Saat ini Amerika Serikat, terutama Silicon Valley mengalami Tech Winter. Hal ini mengacu pada istilah yang digunakan untuk menggambarkan periode kontraksi atau penurunan dalam investasi industri teknologi. Terkadang disebut sebagai "hiatus teknologi," "krisis teknologi," atau "koreksi teknologi," tech winter biasanya melibatkan penurunan harga saham teknologi, kelesuan investasi, dan pengurangan kerja di sektor teknologi.
Banyak Modal Ventura yang berhenti membakar uang dan memberikan investasi. Mereka banyak memarkirkan uangnya di bank. Hal ini berdampak pada kemampuan untuk memberikan uang segar ke perusahaan rintisan. Bisa jadi pembiayaan seperti gaji dan kebutuhan harian tak bisa dipenuhi.
Akan makin banyak perusahaan rintisan yang susah mendapat uang dan tutup. Selanjutnya banyak orang yang tidak memiliki gaji atau bahkan dipecat karena adanya pengetatan keuangan. Banyak perusahaan di Amerika yang memberikan pengumuman pada karyawannya terkait kerjasama atau pembiayaan dengan SVB dan meminta mereka tenang.

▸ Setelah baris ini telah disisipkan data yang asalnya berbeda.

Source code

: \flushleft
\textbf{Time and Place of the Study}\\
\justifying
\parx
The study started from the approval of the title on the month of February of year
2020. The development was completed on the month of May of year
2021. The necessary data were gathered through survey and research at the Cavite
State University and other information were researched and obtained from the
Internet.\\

Lalu apa yang bisa kita pelajari? Kebangkrutan yang dialami oleh SVB sebagian besar murni karena keserakahan. Alih-alih mendiversifikasi ke beragam bentuk investasi, SVB fokus pada obligasi dan perusahaan rintisan tanpa adanya analisis bisnis yang tepat. Selanjutnya adalah keserakahan dari para investor yang langsung menarik uangnya ketika ada kepanikan.
Hal ini semestinya bisa jadi pembelajaran, untuk tidak fokus pada membisniskan uang, tetapi pada manusia yang bekerja.